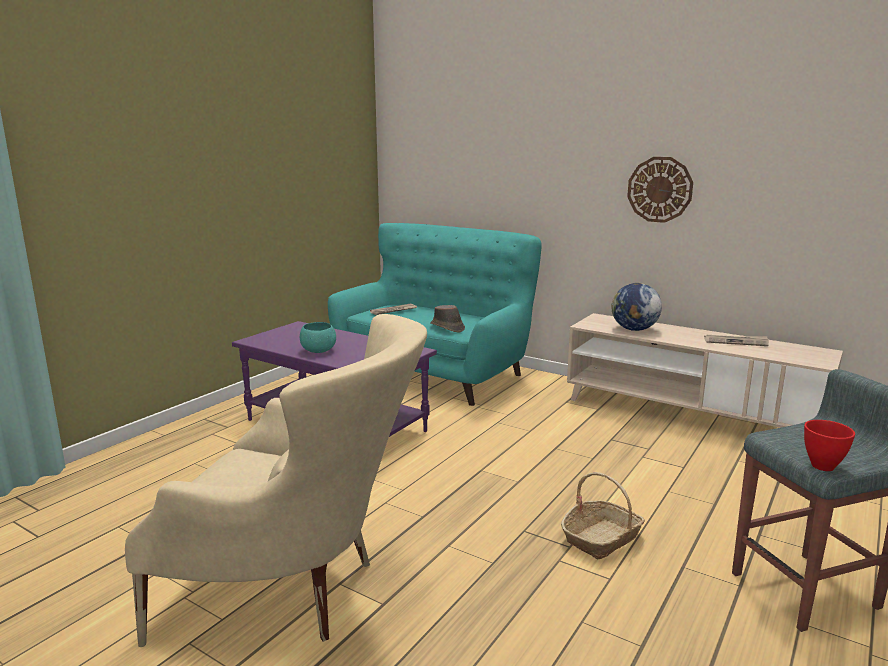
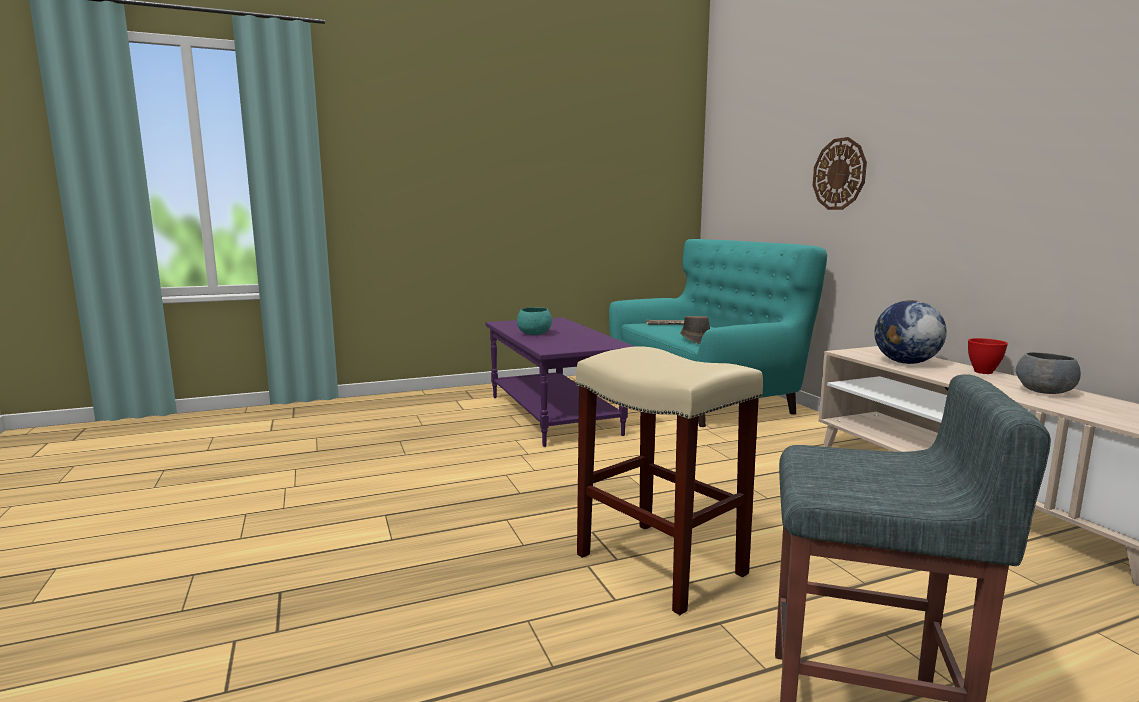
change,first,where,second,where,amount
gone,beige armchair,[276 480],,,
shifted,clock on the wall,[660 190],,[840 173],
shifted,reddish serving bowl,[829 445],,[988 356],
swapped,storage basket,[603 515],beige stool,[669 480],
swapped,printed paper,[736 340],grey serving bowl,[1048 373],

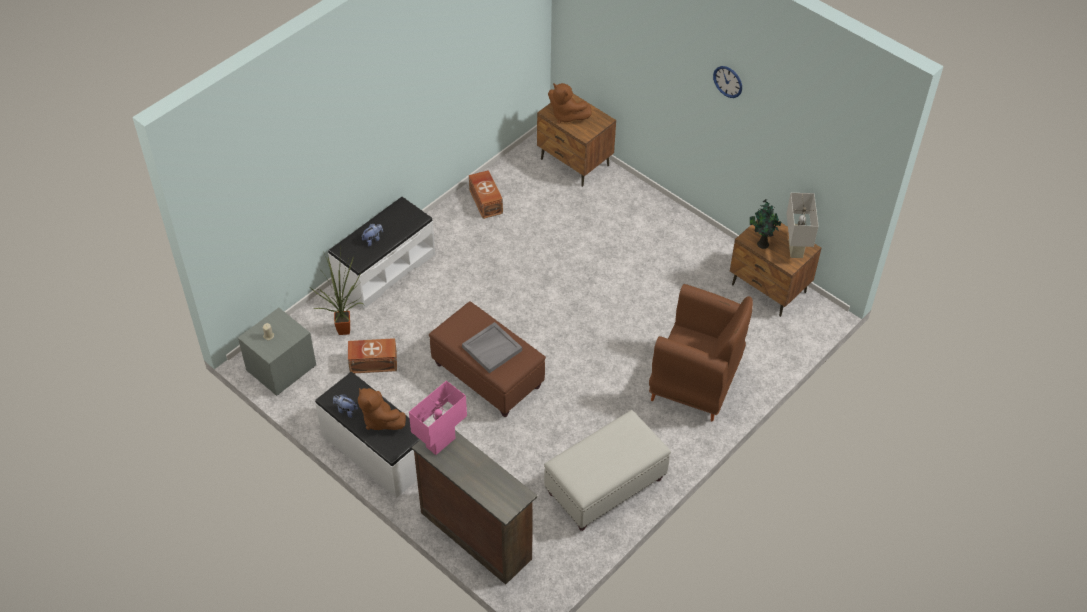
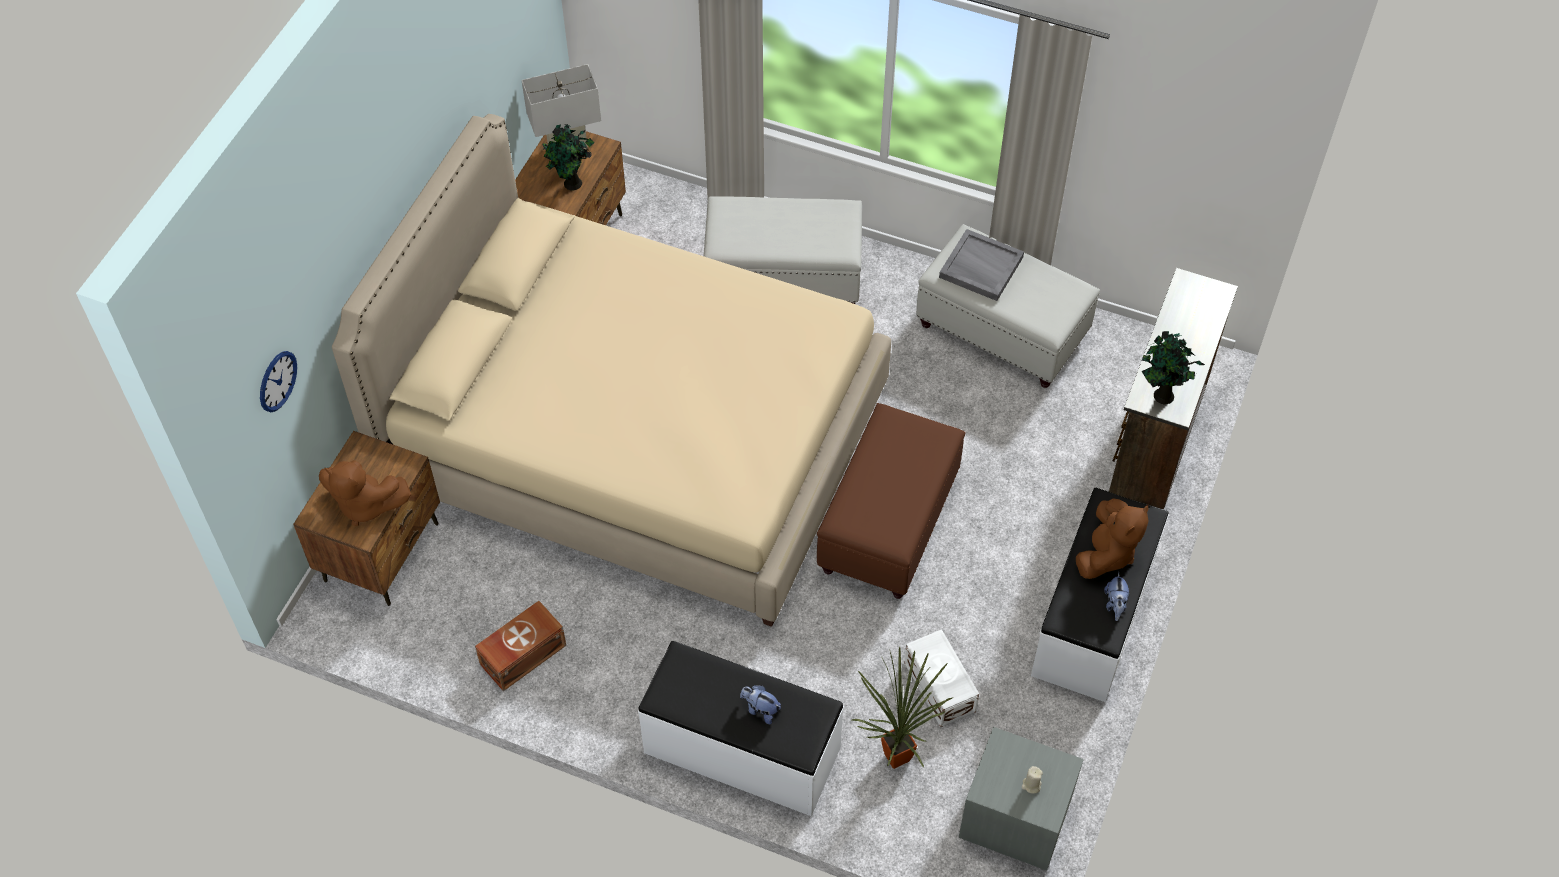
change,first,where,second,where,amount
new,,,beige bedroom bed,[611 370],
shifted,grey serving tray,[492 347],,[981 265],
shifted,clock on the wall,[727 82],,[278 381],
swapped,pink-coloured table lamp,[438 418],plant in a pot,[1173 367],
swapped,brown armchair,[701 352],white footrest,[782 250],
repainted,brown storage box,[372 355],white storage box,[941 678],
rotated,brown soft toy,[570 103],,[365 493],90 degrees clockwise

Work to be completed: Give back exactly the lines above, from the line containing "shifted,clock on the wall,[660" through the line containing "swapped,storage basket,[603 515],beige", with both end lines and nothing more.

Answer to this exercise:
shifted,clock on the wall,[660 190],,[840 173],
shifted,reddish serving bowl,[829 445],,[988 356],
swapped,storage basket,[603 515],beige stool,[669 480],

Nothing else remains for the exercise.